- _SUPPLIED INFORMATION_:
*** Begin section ***
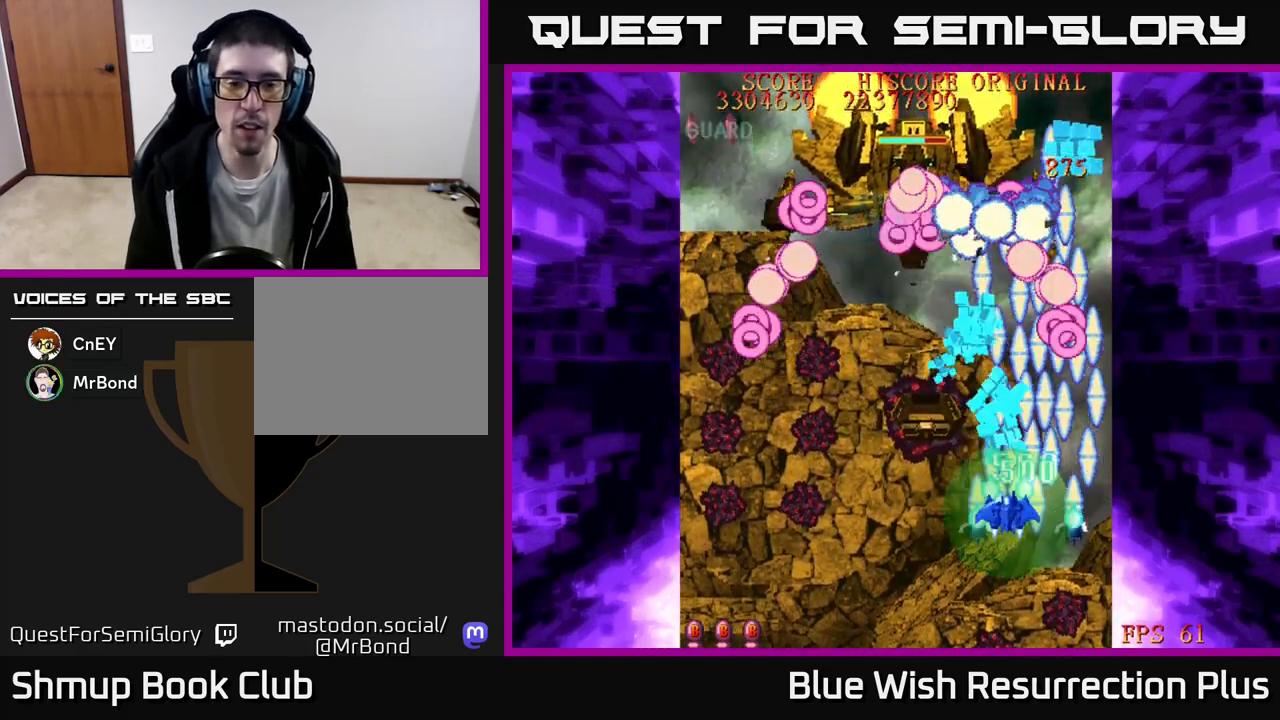
{"buttons": ["X", "DPAD_DOWN"], "events": [[33, "DPAD_UP", "down"], [200, "DPAD_UP", "up"], [267, "DPAD_DOWN", "down"], [267, "DPAD_LEFT", "up"]]}
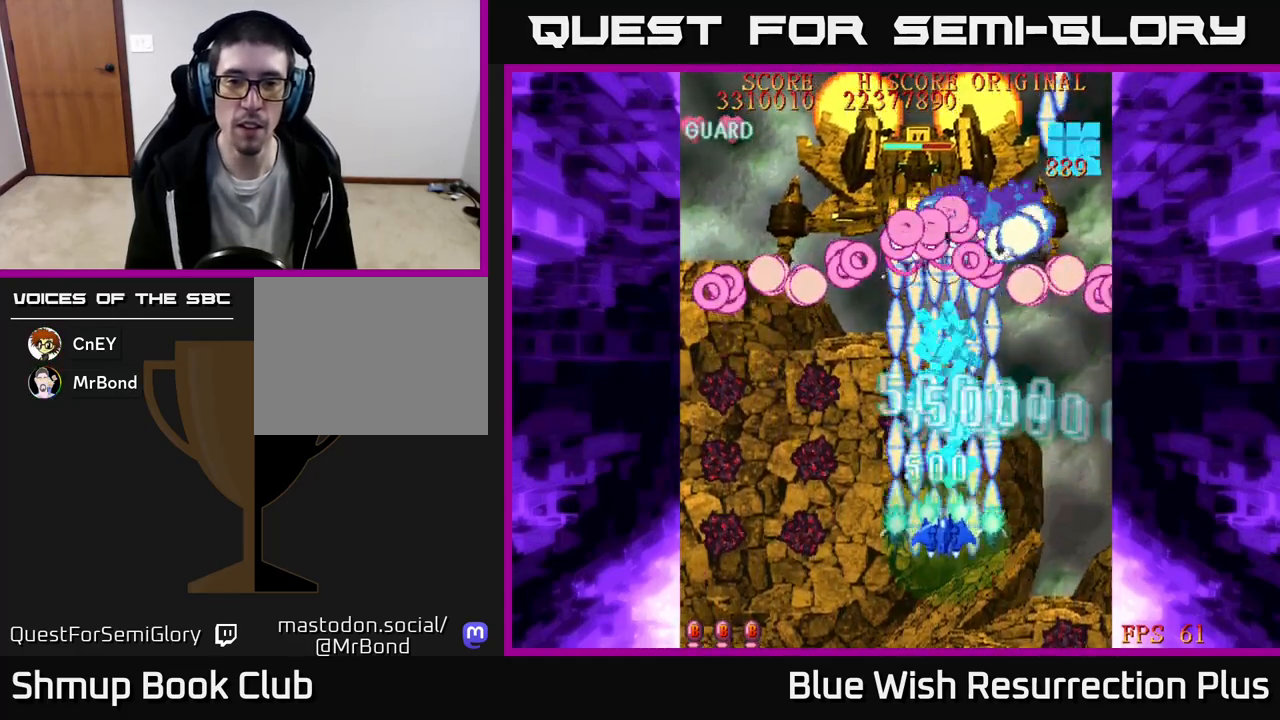
{"buttons": ["X", "DPAD_UP"], "events": [[183, "DPAD_DOWN", "up"], [267, "DPAD_UP", "down"]]}
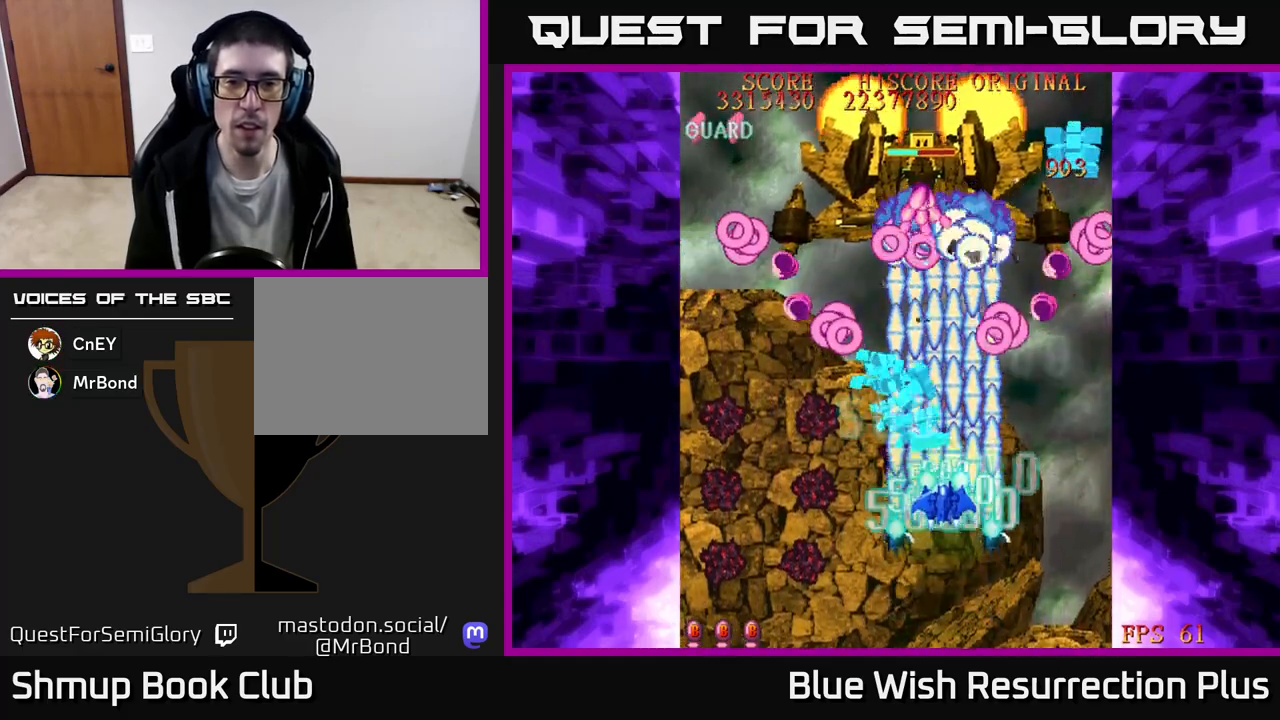
{"buttons": ["X", "DPAD_DOWN"], "events": [[350, "DPAD_LEFT", "down"], [383, "DPAD_UP", "up"], [417, "DPAD_LEFT", "up"], [433, "DPAD_DOWN", "down"]]}
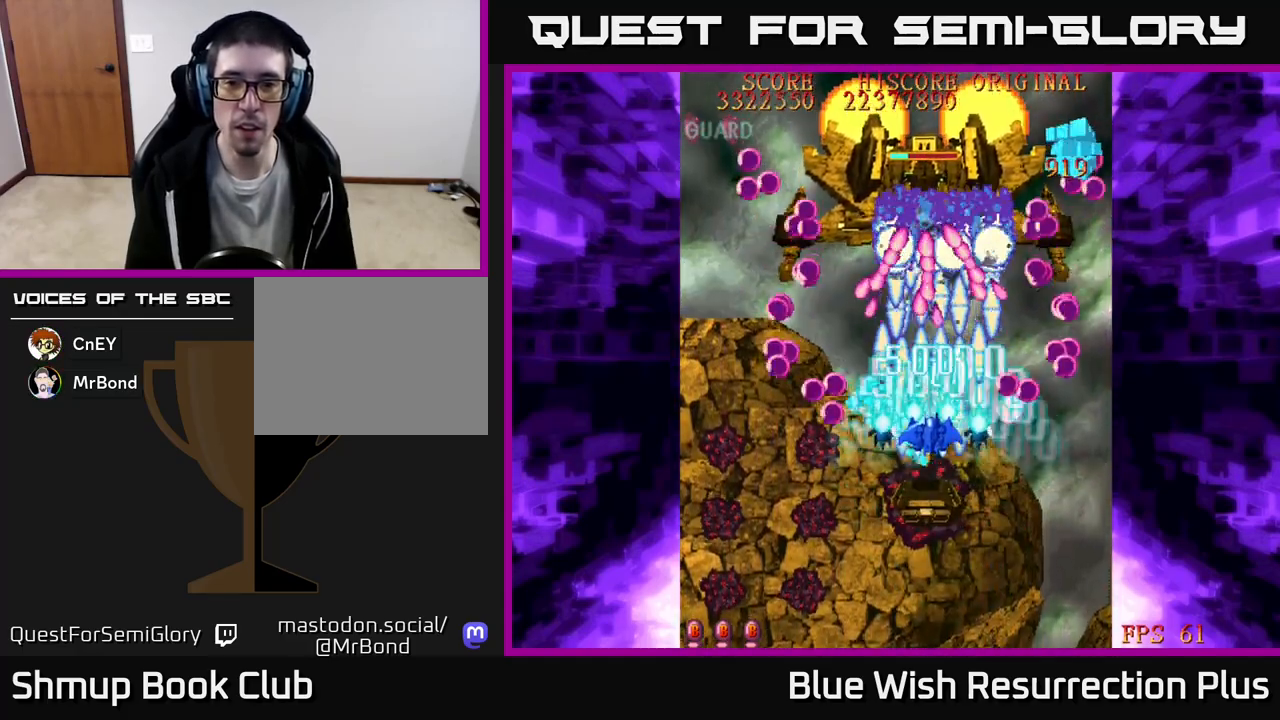
{"buttons": ["DPAD_DOWN"], "events": [[267, "X", "up"], [283, "DPAD_DOWN", "up"], [467, "DPAD_DOWN", "down"]]}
*** End section ***
- _ASSIGNMENT_: Copy all the lines of data exactly as they appear, dropping any images.

- _RESULT BELOW_:
{"buttons": ["X", "DPAD_DOWN"], "events": [[33, "DPAD_UP", "down"], [200, "DPAD_UP", "up"], [267, "DPAD_DOWN", "down"], [267, "DPAD_LEFT", "up"]]}
{"buttons": ["X", "DPAD_UP"], "events": [[183, "DPAD_DOWN", "up"], [267, "DPAD_UP", "down"]]}
{"buttons": ["X", "DPAD_DOWN"], "events": [[350, "DPAD_LEFT", "down"], [383, "DPAD_UP", "up"], [417, "DPAD_LEFT", "up"], [433, "DPAD_DOWN", "down"]]}
{"buttons": ["DPAD_DOWN"], "events": [[267, "X", "up"], [283, "DPAD_DOWN", "up"], [467, "DPAD_DOWN", "down"]]}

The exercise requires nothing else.